CAAs are rare and the prevalence ranges from 0.21% to 5.79% [1-3,5]. The anomalies may differ depending upon their origin, course, and termination. They can be associated with other congenital cardiac anomalies such as tetralogy of Fallot, bicuspid aortic valve, transposition of great vessels, and arteriovenous fistulae [1,3,5]. Isolated anomalous LAD originating from RSV is an extremely rare coronary anomaly.

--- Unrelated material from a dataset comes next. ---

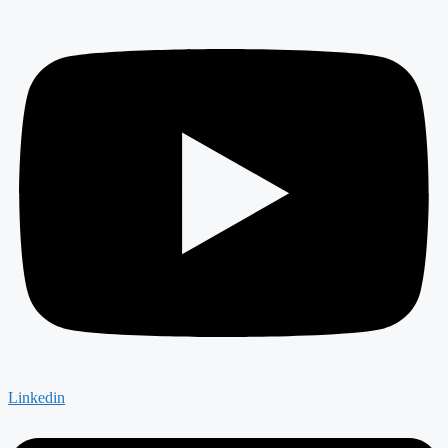
Linkedin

Yamanaka and Hobbs in a review of 126,595 angiographic cases found 38 patients with this anomaly with an incidence of 0.03%, accounting for 2.3% of total coronary anomalies [3]. However, they did not discuss the clinical and angiographic features of these patients [6]. Two different retrospective reviews found 4 and 7 cases after reviewing 58,023 and 70,850 angiographies, respectively [6,7]. It typically takes an anterior free wall or a septal course, although retro-aortic and inter-arterial courses have been described in the literature [8,9]. Our patient had a benign anterior free wall course, in which LAD was seen passing to the left and upward before turning toward the apex in the right anterior oblique view (Figure 2) [9].

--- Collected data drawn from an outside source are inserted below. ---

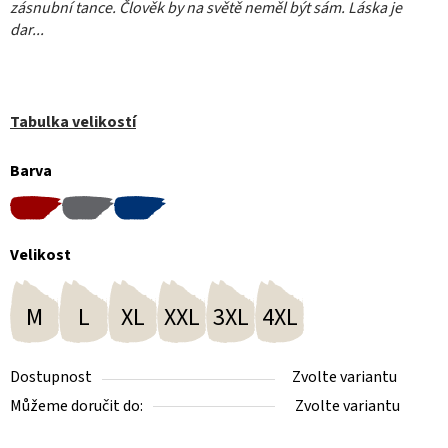
zásnubní tance. Člověk by na světě neměl být sám. Láska je
dar...
Tabulka velikostí
Barva
Velikost
M
L
XL
XXL
3XL
4XL
Dostupnost
Zvolte variantu
Můžeme doručit do:
Zvolte variantu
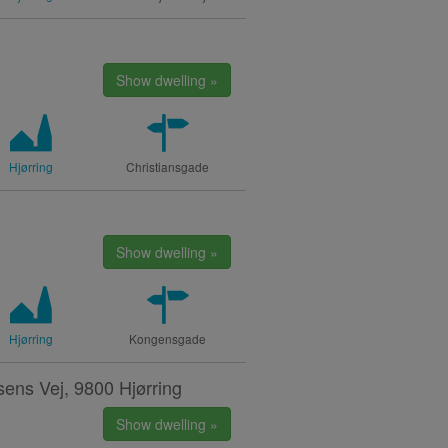
Show dwelling »
Hjørring
Christiansgade
Show dwelling »
Hjørring
Kongensgade
sens Vej, 9800 Hjørring
Show dwelling »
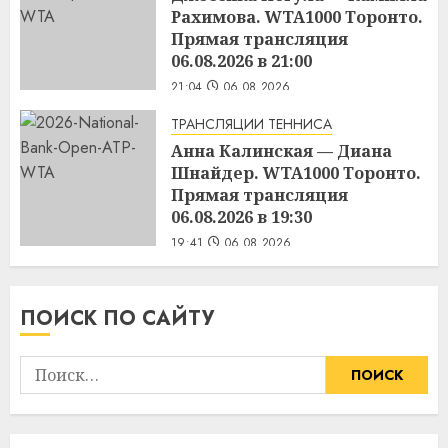
Рахимова. WTA1000 Торонто.
Прямая трансляция
06.08.2026 в 21:00
21:04
06.08.2026
ТРАНСЛЯЦИИ ТЕННИСА
Анна Калинская — Диана
Шнайдер. WTA1000 Торонто.
Прямая трансляция
06.08.2026 в 19:30
19:41
06.08.2026
ПОИСК ПО САЙТУ
Найти:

To the best of our knowledge, only 67 cases have been reported in the literature so far (Table 1). This anomaly should be differentiated from another anomaly in which LAD arises from the RCA, called as Type IV “dual LAD” anomaly, whose incidence is 0.01%-0.03% [10]. The majority of the CAAs are detected incidentally, and their clinical significance remains controversial. However, it has been postulated that an aberrant origin and the anomalous course could make them more prone to atherosclerosis [10]. Although CAAs are usually asymptomatic, they may present with angina, dyspnea, palpitations, syncope, cardiac arrest, and sudden cardiac death (SCD). According to Taylor et al., high-risk anatomy includes the course of the anomalous coronary artery between the aorta and pulmonary artery, and younger patients have a higher risk of SCD especially with exertional activities than the elderly [11]. CAAs are also the second most leading cause of SCD in athletes at 19% as compared to hypertrophic cardiomyopathy at 36% [12]. Other anatomic characteristics of CAAs predisposing them to grave outcomes include single coronary artery, origin from the pulmonary artery or opposite aortic sinus, intramural course, acute angle takeoff and ostial stenosis or atresia [2-4,6,10]. Asymptomatic CAAs rarely need interventions; however, symptomatic individuals with a malignant course often require surgical correction [8]. PCI of atherosclerotic lesion in anamalous coronary vessels could be challenging and is often limited by individual expertise [6].

Table 1

Summary of data on anomalous left anterior descending artery originating from the right coronary sinus

	Author	Number of cases	Number of total cases evaluated
1	Rajani et al. [13]	1	1
2	Contractor et al. [14]	1	1
3	Luebbering et al. [15]	1	1
4	Straalen et al. [16]	2	2
5	Fiorella et al. [17]	1	5
6	Tacar et al. [18]	1	1
7	Takenaka et al. [19]	1	1
8	Antonellis et al. [20]	1	1
10	Vicelj et al. [21]	1	1
11	Dalal et al. [22]	1	1
12	Yamanaka et al. [3]	38	126,595
13	Coyle and Thomas [8]	1	1
14	Harikrishnan et al. [23]	1	7400
15	Barriales et al. [24]	2	13,500
16	Sirasapalli et al. [25]	1	8021
17	Ghadri et al. [26]	2	11,541
18	Göl et al. [7]	4	58,023
19	Tuncer et al. [6]	7	70,850

Our patient had an anomalous origin of LAD from RSV; however, considering his age and no history of syncope and malignant arrhythmias, the course was likely benign and hence we opted to avoid any unnecessary imaging or intervention. He is currently on maximal medical therapy and has remained asymptomatic since the correction of the culprit lesion.

Conclusions

CAAs are rare and usually asymptomatic; however, a high index of suspicion is required on part of clinicians about malignant characteristics that have the potential for lethal outcomes. Only a few cases of LAD from RSV have been documented in the literature. Our case highlights a benign course, but high-risk features should always be kept in mind.